# Task
The expected response is a copy of every line in the entries below that includes the word "relatif".

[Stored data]
[Start of Attachment]

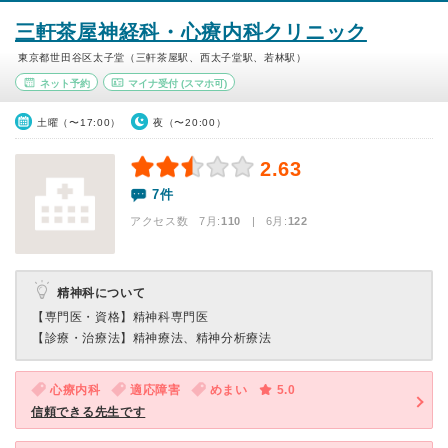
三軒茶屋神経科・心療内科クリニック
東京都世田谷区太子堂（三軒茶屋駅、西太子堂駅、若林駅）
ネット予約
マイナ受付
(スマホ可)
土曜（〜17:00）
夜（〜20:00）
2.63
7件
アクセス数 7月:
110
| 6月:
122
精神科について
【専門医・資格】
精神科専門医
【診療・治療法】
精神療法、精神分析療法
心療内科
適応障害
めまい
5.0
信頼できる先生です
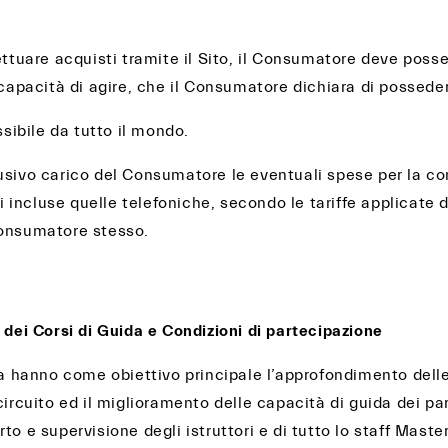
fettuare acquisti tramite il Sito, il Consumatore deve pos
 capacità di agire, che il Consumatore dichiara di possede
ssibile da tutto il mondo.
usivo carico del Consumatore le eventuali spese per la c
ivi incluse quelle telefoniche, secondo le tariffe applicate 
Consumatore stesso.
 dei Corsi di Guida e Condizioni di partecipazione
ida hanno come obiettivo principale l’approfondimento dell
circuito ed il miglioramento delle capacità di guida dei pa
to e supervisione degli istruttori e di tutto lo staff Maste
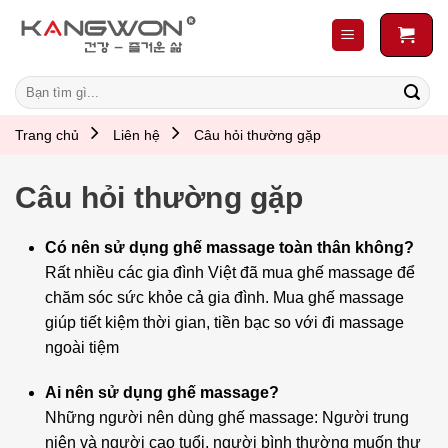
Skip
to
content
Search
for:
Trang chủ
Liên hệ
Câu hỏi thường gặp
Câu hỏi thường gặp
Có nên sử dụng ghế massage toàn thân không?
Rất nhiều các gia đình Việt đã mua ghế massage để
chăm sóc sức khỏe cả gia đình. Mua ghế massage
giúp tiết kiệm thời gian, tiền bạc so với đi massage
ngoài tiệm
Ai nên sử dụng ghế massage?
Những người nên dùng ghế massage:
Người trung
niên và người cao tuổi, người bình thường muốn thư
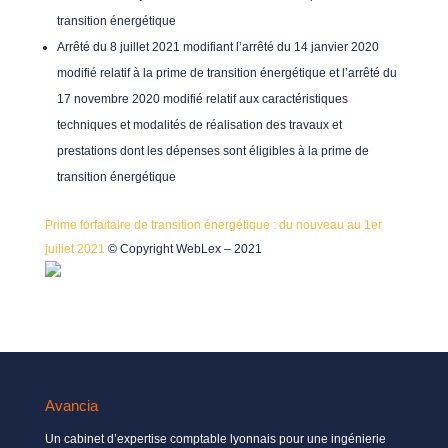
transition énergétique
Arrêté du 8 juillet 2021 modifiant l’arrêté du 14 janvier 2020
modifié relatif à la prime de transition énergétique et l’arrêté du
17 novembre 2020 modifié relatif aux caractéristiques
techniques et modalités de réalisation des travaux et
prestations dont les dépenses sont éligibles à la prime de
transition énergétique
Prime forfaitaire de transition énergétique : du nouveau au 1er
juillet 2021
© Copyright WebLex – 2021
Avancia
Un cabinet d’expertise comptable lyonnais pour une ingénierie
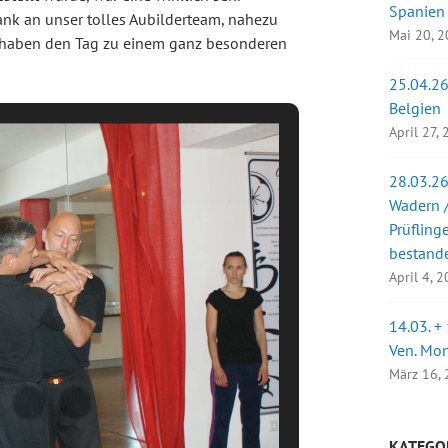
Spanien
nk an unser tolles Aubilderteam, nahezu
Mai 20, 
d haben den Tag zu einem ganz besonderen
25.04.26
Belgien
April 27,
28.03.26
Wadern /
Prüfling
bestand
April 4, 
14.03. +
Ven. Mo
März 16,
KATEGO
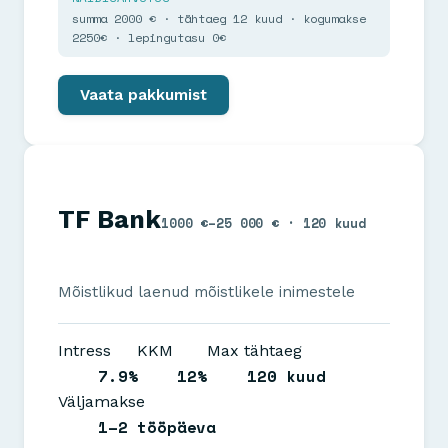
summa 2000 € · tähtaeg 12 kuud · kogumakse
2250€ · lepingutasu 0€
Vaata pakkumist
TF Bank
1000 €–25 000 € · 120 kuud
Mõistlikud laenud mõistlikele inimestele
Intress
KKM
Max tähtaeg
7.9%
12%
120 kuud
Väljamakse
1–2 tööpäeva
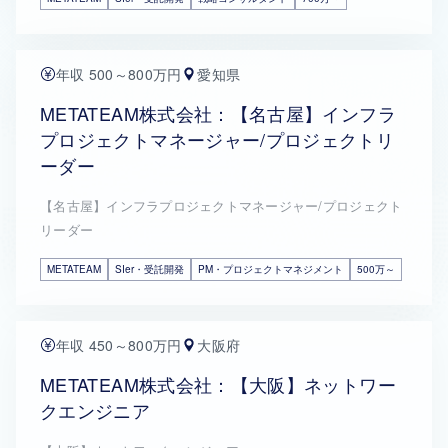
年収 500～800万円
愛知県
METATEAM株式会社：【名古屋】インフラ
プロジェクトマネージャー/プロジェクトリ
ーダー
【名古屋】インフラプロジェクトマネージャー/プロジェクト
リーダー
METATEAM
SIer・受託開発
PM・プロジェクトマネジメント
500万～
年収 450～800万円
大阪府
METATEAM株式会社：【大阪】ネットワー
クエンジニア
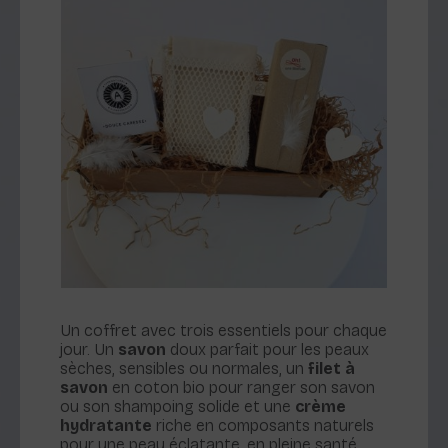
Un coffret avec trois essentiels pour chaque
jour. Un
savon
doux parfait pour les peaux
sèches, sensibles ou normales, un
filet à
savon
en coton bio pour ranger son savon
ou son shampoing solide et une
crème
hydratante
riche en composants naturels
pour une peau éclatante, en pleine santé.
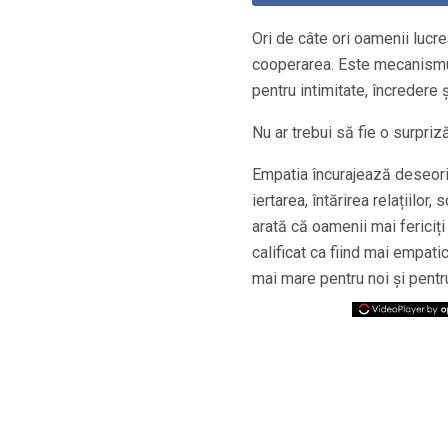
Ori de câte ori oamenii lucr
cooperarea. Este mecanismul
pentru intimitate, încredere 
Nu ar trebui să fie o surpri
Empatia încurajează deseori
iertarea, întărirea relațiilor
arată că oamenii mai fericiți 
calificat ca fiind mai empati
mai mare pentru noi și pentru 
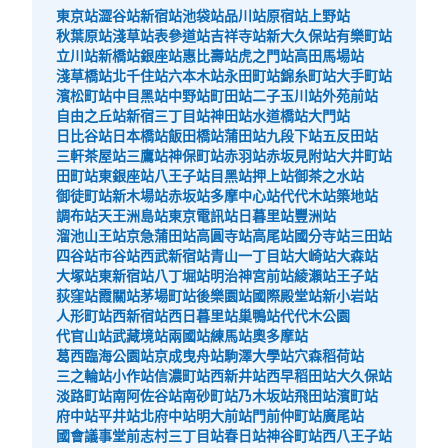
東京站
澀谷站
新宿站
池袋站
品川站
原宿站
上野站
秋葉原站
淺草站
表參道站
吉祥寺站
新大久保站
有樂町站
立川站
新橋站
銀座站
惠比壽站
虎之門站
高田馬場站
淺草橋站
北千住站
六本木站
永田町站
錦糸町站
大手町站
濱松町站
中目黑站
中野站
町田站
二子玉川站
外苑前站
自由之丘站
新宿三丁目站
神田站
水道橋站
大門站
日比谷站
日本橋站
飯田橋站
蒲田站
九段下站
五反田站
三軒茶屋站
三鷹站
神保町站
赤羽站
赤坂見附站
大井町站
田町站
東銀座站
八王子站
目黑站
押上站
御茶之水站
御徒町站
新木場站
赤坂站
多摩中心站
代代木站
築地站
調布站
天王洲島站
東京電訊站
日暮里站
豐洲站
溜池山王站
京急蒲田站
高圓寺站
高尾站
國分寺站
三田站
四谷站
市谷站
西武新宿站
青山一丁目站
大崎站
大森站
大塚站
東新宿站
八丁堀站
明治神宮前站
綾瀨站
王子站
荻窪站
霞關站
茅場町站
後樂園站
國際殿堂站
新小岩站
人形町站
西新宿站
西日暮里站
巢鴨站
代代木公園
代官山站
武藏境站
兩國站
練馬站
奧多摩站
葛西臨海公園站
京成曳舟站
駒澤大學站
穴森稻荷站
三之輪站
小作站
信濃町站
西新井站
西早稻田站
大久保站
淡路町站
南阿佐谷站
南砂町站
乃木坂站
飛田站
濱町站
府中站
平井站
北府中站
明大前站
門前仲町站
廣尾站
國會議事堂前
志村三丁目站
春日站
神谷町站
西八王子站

[End of Attachment]

# Response box
modifié relatif à la prime de transition énergétique et l’arrêté du
17 novembre 2020 modifié relatif aux caractéristiques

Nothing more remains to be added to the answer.